Andrzej Wirth stellt seine Jahrhundert-Biografie vor.

Marcel Reich-Ranicki war nicht ganz der Letzte von diesem Schlag. Vom Schlag der Brückenbauer zwischen Warschau und Berlin, zwischen polnischer und deutscher Literatur. Sieben Jahre jünger als er ist sein Freund Andrzej Wirth, der am heutigen Dienstag im Berliner HAU2, im ehemaligen Haus der Schaubühne, seine im Gespräch mit dem Theaterkritiker Thomas Irmer entstandene Autobiografie „Flucht nach vorn“ vorstellt (18 Uhr).

Wirth, ein metropolitaner Geisteskopf von nunmehr 86 Jahren, schwebt durch die Berliner Kulturgesellschaft mit weißem Schal und manchmal roten Schuhen wie ein letzter Dandy. Auf seinen berühmten Hausfesten treten junge Damen gelegentlich in der wohlgehüteten Generalsuniform seines Vaters auf, der im Zweiten Weltkrieg in London der polnischen Exilregierung angehörte. Das Detail freilich zeigt: Andrzej Wirth ist kein Mann der gewöhnlichen Salons. Er hat Sinn fürs Theater, auch für dessen Underground, und für den kosmopolitischen Dialog der Kulturen. Weshalb der jungen Generalin mal eine japanische Butoh-Tänzerin im eigenen Wohnzimmer folgt. Oder die Präsentation einer venezianischen Modemacherin, wenn nicht die Kurz-Lecture einer New Yorker Ästhetikprofessorin.

Der gebürtige Pole ist ein homme à femmes. Wiewohl unter seinen bekanntesten Schülern auch Männer sind, etwa die Regisseure und Autoren René Pollesch, Tim Staffel und Moritz Rinke, neben den Theatermachern von Rimini Protokoll oder der Frauengruppe She She Pop.
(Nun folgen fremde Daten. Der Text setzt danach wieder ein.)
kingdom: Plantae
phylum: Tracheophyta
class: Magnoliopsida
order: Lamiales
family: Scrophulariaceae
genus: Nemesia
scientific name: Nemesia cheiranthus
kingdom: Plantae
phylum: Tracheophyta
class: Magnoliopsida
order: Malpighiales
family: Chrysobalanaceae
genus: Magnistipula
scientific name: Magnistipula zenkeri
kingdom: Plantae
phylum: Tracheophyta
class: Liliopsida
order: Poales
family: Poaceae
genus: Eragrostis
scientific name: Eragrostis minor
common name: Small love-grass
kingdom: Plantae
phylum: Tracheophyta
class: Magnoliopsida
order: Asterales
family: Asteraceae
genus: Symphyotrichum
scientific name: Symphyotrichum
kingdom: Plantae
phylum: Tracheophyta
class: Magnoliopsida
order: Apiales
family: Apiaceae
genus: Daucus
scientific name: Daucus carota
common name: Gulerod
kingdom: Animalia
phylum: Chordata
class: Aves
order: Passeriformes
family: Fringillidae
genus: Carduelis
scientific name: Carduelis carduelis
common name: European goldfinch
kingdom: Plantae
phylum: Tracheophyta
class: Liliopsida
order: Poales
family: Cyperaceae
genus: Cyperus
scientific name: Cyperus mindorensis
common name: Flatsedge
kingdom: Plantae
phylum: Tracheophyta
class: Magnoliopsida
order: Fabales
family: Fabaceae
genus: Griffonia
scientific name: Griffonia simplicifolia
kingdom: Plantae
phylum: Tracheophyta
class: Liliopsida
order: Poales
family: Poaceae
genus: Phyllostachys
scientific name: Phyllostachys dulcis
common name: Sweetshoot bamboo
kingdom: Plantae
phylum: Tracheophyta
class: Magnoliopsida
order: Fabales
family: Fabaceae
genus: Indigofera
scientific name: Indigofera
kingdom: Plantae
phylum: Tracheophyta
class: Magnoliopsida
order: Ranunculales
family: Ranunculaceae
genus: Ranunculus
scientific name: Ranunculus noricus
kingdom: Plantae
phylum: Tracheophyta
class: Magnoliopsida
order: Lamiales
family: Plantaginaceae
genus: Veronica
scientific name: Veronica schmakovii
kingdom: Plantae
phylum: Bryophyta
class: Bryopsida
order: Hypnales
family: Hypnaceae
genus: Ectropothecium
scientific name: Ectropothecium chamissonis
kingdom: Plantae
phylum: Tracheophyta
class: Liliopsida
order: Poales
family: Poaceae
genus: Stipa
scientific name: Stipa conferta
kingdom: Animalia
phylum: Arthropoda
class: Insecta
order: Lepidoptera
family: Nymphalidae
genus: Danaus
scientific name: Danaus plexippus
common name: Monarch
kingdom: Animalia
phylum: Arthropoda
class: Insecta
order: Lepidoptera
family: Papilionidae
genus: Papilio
Wirth nämlich war der Begründer und von 1982–92 Direktor der postpostmodernen und jedenfalls phänomenalen Angewandten Theaterwissenschaft in Gießen – mit der er in die hessische Welttheaterprovinz auch Gastdozenten wie Marina Abramovic, Robert Wilson, Heiner Müller und George Tabori holte.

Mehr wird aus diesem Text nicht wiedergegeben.